SELECTED EXTRACT:
---*---
Golden Polenta with Cannellini Beans and Mushroom Sage Gravy

Creamy vegan sage and mushroom gravy can be a delicious starter course too! Top just one warm polenta square with a spoonful of the mushroom and bean gravy. Sprinkle with parsley. Times here are for polenta cooked in the Instant Pot pressure cooker or microwave oven. 
Prep Time20 mins
Cook Time25 mins
Total Time45 mins
Course: Main Course
Cuisine: American, Vegan, Vegetarian
Keyword: Polenta, mushrooms, vegan gravy
Servings: 6 servings
Calories: 240kcal


For the polenta:

  • 1 cup coarse polenta cornmeal
  • 2 cups water
  • 1 ½ cups vegetable broth
  • 1 tablespoon olive oil
  • ½ teaspoon salt
  • 1 tablespoon nutritional yeast (see note)
  • Olive oil to brush the tops of the polenta

For the gravy:

  • 1 tablespoon olive oil
  • 1 onion , thinly sliced (about 2 cups)
---*---
DIRECTIONS:
A – Update the polenta recipe by rewriting it starting at "Creamy vegan sage" and ending at "or microwave oven.", replacing "parsley" with "chives".
B – Decide whether each statement agrees with the polenta recipe, answering yes or no and quoting the deciding words: (i) The recipe makes six servings. (ii) The prep time is 25 minutes. (iii) The gravy calls for 2 tablespoons of olive oil.
The rows that follow are not needed for any of this work.

[Extracted data entries]
---*---
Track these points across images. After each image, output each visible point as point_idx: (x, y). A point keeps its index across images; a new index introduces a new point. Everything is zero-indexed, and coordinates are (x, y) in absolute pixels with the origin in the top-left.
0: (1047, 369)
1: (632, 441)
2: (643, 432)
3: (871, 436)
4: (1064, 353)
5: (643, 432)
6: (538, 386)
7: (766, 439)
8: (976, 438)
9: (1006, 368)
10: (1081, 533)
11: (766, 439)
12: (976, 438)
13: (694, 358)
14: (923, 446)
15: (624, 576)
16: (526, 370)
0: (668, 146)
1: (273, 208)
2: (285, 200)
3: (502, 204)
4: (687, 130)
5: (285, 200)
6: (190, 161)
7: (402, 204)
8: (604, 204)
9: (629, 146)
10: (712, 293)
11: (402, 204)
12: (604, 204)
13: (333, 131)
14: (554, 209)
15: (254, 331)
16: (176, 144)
---*---
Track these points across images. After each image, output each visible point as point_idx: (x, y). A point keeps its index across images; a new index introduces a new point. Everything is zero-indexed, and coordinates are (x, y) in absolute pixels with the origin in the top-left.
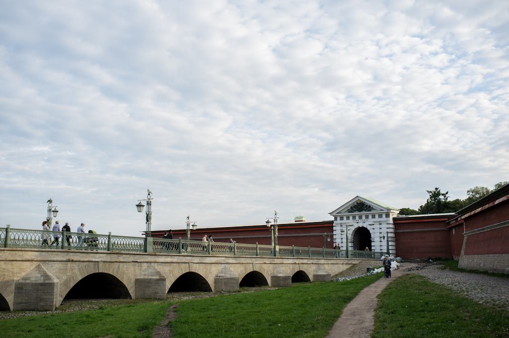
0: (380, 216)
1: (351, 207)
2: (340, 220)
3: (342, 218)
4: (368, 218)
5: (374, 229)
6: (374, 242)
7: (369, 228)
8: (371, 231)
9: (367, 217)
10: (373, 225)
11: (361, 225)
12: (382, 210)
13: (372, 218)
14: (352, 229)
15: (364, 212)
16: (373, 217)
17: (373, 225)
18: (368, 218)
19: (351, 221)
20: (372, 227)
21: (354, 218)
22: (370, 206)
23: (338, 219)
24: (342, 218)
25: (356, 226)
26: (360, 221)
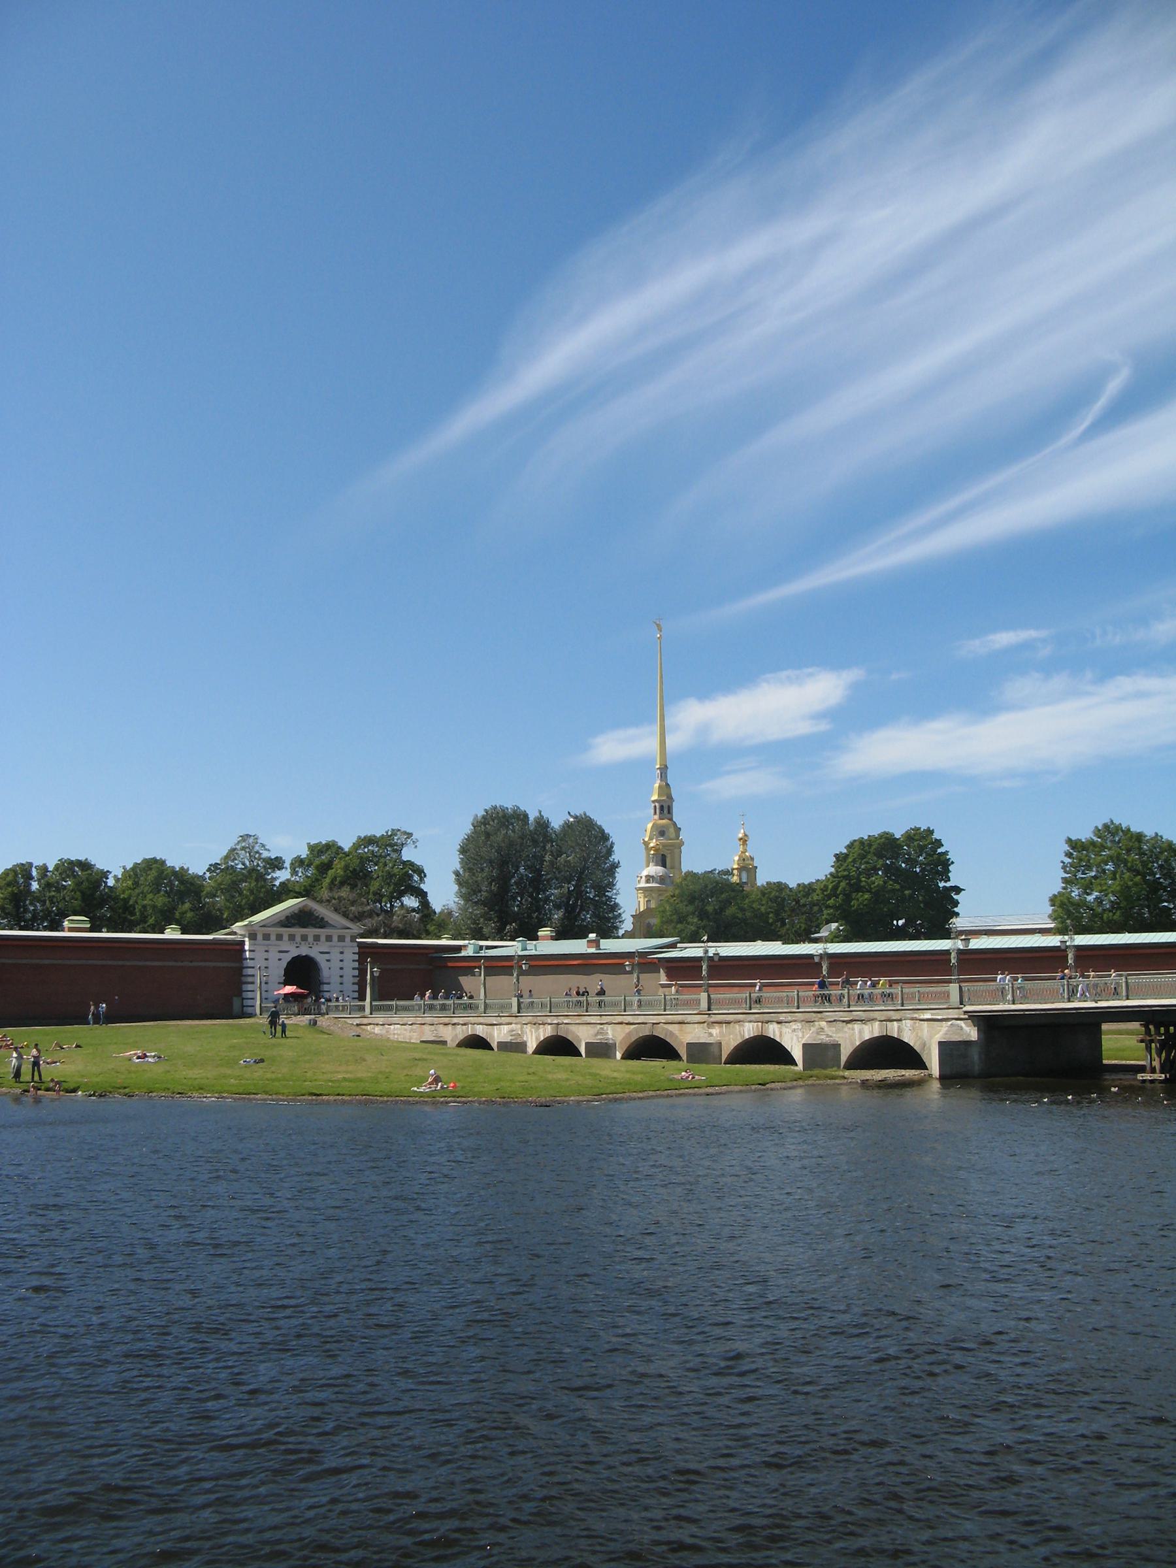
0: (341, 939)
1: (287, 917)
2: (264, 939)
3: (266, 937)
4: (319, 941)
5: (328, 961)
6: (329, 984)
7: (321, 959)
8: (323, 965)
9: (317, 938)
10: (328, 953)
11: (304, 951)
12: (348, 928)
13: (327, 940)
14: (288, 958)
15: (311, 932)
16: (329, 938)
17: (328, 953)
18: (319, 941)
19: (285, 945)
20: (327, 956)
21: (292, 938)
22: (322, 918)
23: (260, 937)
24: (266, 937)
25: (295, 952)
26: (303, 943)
---*---
ANSWERS FOR THIS EXERCISE:
A –
Creamy vegan sage and mushroom gravy can be a delicious starter course too! Top just one warm polenta square with a spoonful of the mushroom and bean gravy. Sprinkle with chives. Times here are for polenta cooked in the Instant Pot pressure cooker or microwave oven.

B –
(i) Yes: "Servings: 6 servings"
(ii) No: "Prep Time20 mins"
(iii) No: "1 tablespoon olive oil" (listed under "For the gravy:")